What to work on -
Can you transcribe the text of every item below, character for character?

Information given -

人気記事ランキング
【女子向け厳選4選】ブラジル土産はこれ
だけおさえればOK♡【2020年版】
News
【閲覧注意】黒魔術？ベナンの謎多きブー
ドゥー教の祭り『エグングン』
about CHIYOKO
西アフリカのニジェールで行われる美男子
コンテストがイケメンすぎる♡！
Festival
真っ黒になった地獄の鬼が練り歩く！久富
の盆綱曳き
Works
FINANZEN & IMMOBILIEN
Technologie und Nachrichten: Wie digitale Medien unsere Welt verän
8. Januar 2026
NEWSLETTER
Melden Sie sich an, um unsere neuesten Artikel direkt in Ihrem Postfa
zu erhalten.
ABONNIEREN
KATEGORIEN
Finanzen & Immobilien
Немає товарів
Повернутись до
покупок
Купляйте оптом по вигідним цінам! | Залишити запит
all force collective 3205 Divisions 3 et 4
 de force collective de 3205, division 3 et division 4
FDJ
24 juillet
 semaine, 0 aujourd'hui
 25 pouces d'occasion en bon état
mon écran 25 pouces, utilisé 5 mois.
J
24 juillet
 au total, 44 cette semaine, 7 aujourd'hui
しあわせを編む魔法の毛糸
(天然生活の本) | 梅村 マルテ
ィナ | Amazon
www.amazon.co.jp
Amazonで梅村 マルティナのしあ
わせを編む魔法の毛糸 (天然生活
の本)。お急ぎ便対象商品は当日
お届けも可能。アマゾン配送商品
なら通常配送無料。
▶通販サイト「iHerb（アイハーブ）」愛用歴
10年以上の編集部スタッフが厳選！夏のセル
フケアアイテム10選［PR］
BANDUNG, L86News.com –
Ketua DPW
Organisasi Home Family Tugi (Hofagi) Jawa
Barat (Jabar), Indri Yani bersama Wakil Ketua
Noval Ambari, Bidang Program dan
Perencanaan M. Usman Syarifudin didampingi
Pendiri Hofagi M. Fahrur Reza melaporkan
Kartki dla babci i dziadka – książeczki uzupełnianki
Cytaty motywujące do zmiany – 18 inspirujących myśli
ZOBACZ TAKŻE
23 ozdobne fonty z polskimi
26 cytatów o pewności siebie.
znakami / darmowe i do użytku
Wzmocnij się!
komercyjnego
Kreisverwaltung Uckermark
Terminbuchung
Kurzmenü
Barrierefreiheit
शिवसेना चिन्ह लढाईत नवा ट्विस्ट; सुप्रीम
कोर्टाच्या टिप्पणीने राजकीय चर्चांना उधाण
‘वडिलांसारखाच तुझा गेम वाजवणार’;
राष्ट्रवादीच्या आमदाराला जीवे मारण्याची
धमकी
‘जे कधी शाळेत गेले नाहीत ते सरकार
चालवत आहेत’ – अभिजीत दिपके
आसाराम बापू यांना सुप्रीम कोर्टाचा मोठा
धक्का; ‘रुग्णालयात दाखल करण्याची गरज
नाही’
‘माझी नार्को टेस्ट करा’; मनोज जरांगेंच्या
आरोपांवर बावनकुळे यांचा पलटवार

Answer section -
人気記事ランキング
【女子向け厳選4選】ブラジル土産はこれ
だけおさえればOK♡【2020年版】
News
【閲覧注意】黒魔術？ベナンの謎多きブー
ドゥー教の祭り『エグングン』
about CHIYOKO
西アフリカのニジェールで行われる美男子
コンテストがイケメンすぎる♡！
Festival
真っ黒になった地獄の鬼が練り歩く！久富
の盆綱曳き
Works
FINANZEN & IMMOBILIEN
Technologie und Nachrichten: Wie digitale Medien unsere Welt verän
8. Januar 2026
NEWSLETTER
Melden Sie sich an, um unsere neuesten Artikel direkt in Ihrem Postfa
zu erhalten.
ABONNIEREN
KATEGORIEN
Finanzen & Immobilien
Немає товарів
Повернутись до
покупок
Купляйте оптом по вигідним цінам! | Залишити запит
all force collective 3205 Divisions 3 et 4
 de force collective de 3205, division 3 et division 4
FDJ
24 juillet
 semaine, 0 aujourd'hui
 25 pouces d'occasion en bon état
mon écran 25 pouces, utilisé 5 mois.
J
24 juillet
 au total, 44 cette semaine, 7 aujourd'hui
しあわせを編む魔法の毛糸
(天然生活の本) | 梅村 マルテ
ィナ | Amazon
www.amazon.co.jp
Amazonで梅村 マルティナのしあ
わせを編む魔法の毛糸 (天然生活
の本)。お急ぎ便対象商品は当日
お届けも可能。アマゾン配送商品
なら通常配送無料。
▶通販サイト「iHerb（アイハーブ）」愛用歴
10年以上の編集部スタッフが厳選！夏のセル
フケアアイテム10選［PR］
BANDUNG, L86News.com –
Ketua DPW
Organisasi Home Family Tugi (Hofagi) Jawa
Barat (Jabar), Indri Yani bersama Wakil Ketua
Noval Ambari, Bidang Program dan
Perencanaan M. Usman Syarifudin didampingi
Pendiri Hofagi M. Fahrur Reza melaporkan
Kartki dla babci i dziadka – książeczki uzupełnianki
Cytaty motywujące do zmiany – 18 inspirujących myśli
ZOBACZ TAKŻE
23 ozdobne fonty z polskimi
26 cytatów o pewności siebie.
znakami / darmowe i do użytku
Wzmocnij się!
komercyjnego
Kreisverwaltung Uckermark
Terminbuchung
Kurzmenü
Barrierefreiheit
शिवसेना चिन्ह लढाईत नवा ट्विस्ट; सुप्रीम
कोर्टाच्या टिप्पणीने राजकीय चर्चांना उधाण
‘वडिलांसारखाच तुझा गेम वाजवणार’;
राष्ट्रवादीच्या आमदाराला जीवे मारण्याची
धमकी
‘जे कधी शाळेत गेले नाहीत ते सरकार
चालवत आहेत’ – अभिजीत दिपके
आसाराम बापू यांना सुप्रीम कोर्टाचा मोठा
धक्का; ‘रुग्णालयात दाखल करण्याची गरज
नाही’
‘माझी नार्को टेस्ट करा’; मनोज जरांगेंच्या
आरोपांवर बावनकुळे यांचा पलटवार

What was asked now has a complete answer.